'''
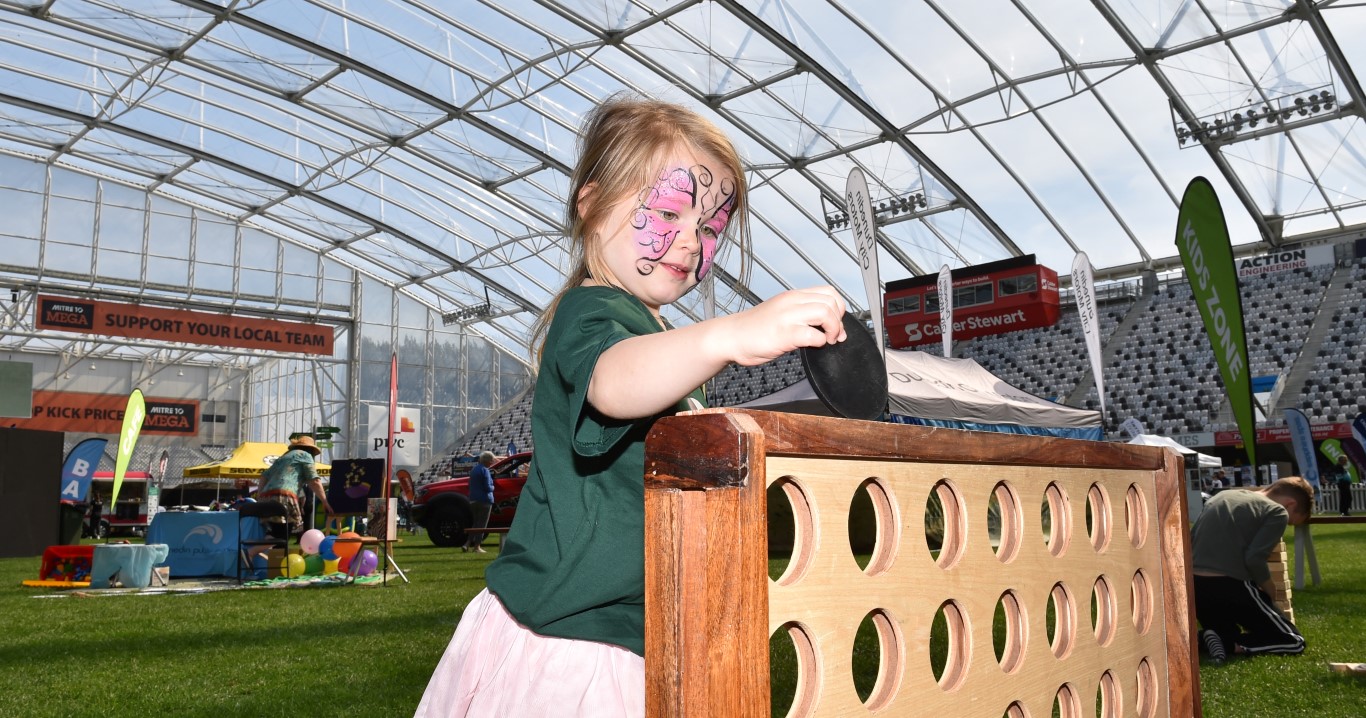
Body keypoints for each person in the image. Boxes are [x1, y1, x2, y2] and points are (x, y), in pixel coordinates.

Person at [414, 93, 847, 718]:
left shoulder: (654, 338)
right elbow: (615, 385)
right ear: (590, 207)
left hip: (630, 628)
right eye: (669, 209)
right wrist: (728, 335)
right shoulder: (595, 311)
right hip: (575, 642)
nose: (690, 241)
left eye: (710, 226)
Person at [1191, 476, 1313, 663]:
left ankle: (1205, 639)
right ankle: (1227, 644)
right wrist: (1270, 588)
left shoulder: (1221, 496)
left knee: (1227, 631)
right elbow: (1254, 558)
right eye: (1291, 522)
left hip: (1196, 587)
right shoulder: (1277, 511)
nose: (1287, 524)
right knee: (1293, 641)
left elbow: (1191, 539)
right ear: (1290, 504)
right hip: (1230, 585)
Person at [253, 435, 333, 538]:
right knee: (284, 533)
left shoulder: (284, 457)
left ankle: (265, 551)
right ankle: (270, 552)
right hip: (284, 496)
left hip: (266, 497)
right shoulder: (305, 455)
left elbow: (264, 476)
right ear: (311, 450)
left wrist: (260, 496)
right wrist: (324, 501)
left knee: (272, 531)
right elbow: (315, 481)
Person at [462, 451, 496, 553]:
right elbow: (487, 487)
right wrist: (493, 487)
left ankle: (467, 544)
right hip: (484, 500)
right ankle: (477, 546)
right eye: (492, 460)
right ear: (488, 460)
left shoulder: (474, 470)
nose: (492, 462)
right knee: (482, 525)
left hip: (473, 499)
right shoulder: (485, 470)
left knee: (475, 524)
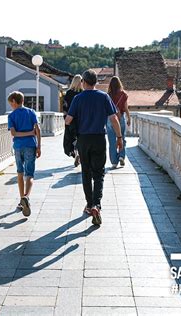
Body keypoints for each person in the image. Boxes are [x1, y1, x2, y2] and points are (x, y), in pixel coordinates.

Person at [65, 69, 123, 226]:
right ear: (96, 82)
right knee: (99, 173)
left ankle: (89, 205)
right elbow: (114, 119)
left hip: (83, 140)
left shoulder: (78, 98)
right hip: (99, 138)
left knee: (86, 173)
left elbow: (68, 120)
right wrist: (119, 138)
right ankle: (97, 205)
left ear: (83, 82)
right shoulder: (104, 97)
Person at [7, 91, 41, 217]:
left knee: (20, 173)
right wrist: (39, 146)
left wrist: (25, 134)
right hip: (31, 145)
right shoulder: (31, 112)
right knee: (30, 174)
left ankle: (22, 200)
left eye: (11, 103)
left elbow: (14, 134)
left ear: (14, 102)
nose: (11, 105)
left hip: (18, 147)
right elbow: (37, 130)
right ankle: (26, 196)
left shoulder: (11, 116)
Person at [106, 76, 130, 168]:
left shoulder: (108, 95)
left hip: (110, 119)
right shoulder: (123, 94)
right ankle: (121, 156)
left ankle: (114, 162)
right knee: (122, 138)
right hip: (120, 118)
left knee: (112, 141)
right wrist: (129, 118)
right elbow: (125, 108)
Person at [63, 74, 83, 167]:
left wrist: (65, 119)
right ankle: (79, 152)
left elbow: (65, 107)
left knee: (71, 138)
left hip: (71, 119)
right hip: (81, 120)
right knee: (81, 137)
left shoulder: (68, 93)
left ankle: (75, 153)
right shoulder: (83, 93)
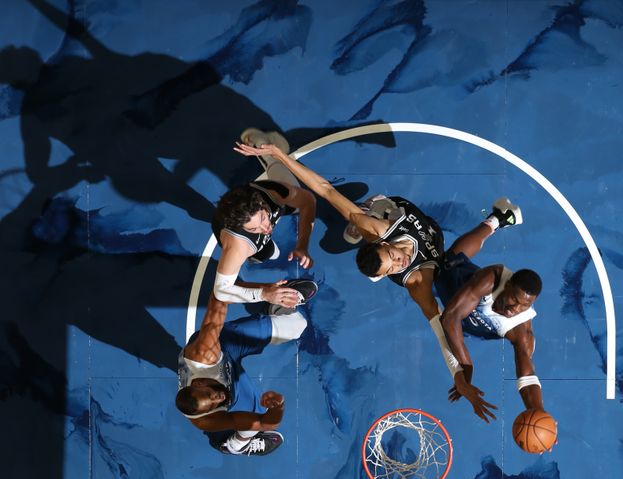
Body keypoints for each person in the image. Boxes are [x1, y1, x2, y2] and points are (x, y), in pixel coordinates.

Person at [232, 139, 526, 411]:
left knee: (364, 218)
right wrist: (460, 375)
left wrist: (279, 154)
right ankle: (497, 219)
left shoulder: (379, 231)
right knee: (451, 263)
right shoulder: (416, 282)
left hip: (395, 214)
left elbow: (325, 190)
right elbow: (440, 331)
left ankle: (369, 207)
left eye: (394, 257)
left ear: (384, 244)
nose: (401, 261)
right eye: (394, 267)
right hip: (432, 250)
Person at [175, 280, 316, 455]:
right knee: (252, 420)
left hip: (222, 348)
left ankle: (278, 301)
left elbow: (220, 296)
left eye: (209, 395)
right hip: (230, 382)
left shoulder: (204, 353)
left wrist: (266, 291)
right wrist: (277, 406)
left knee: (297, 325)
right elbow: (265, 423)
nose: (217, 398)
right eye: (213, 404)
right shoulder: (207, 419)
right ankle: (237, 445)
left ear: (198, 385)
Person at [436, 221, 552, 432]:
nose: (515, 309)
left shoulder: (521, 330)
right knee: (450, 258)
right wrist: (466, 371)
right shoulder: (490, 279)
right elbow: (449, 318)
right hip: (453, 282)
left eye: (523, 306)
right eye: (513, 300)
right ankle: (496, 220)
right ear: (507, 286)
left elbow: (526, 378)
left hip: (469, 320)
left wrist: (540, 417)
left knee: (463, 328)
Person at [212, 130, 317, 309]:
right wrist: (263, 294)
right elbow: (221, 290)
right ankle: (258, 250)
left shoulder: (274, 193)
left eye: (262, 218)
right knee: (265, 253)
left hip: (268, 197)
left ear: (261, 204)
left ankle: (265, 149)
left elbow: (308, 201)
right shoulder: (238, 245)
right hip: (240, 238)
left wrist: (302, 244)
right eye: (254, 229)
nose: (265, 228)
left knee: (294, 198)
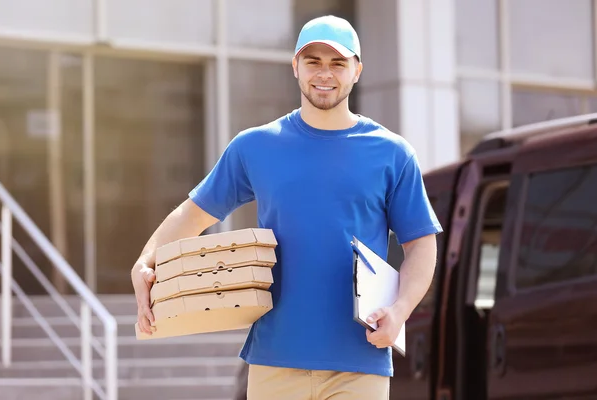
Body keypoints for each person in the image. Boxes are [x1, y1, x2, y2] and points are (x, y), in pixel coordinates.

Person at [131, 15, 442, 400]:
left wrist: (400, 310)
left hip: (361, 360)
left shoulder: (393, 154)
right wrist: (146, 261)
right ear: (295, 67)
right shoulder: (255, 147)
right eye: (313, 61)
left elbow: (421, 245)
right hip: (274, 361)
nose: (324, 74)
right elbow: (195, 214)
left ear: (357, 71)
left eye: (338, 63)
'''
* **WORK REQUEST**
Return exactly the lines above, from the one with "right wrist: (324, 501)" up to and including the one with "right hip: (99, 138)", and include no pictures.

* **SOLUTION TO THE EXERCISE**
right wrist: (324, 501)
left knee: (272, 531)
right elbow: (315, 481)
Person at [462, 451, 496, 553]:
right elbow: (487, 487)
right wrist: (493, 487)
left ankle: (467, 544)
right hip: (484, 500)
right ankle: (477, 546)
right eye: (492, 460)
right ear: (488, 460)
left shoulder: (474, 470)
nose: (492, 462)
right knee: (482, 525)
left hip: (473, 499)
right shoulder: (485, 470)
left knee: (475, 524)
Body keypoints for each person in the image. Boxes are [x1, y1, x2, y2] and points are (x, y), in pixel coordinates.

Person at [65, 69, 123, 226]:
right ear: (96, 82)
right knee: (99, 173)
left ankle: (89, 205)
right elbow: (114, 119)
left hip: (83, 140)
left shoulder: (78, 98)
right hip: (99, 138)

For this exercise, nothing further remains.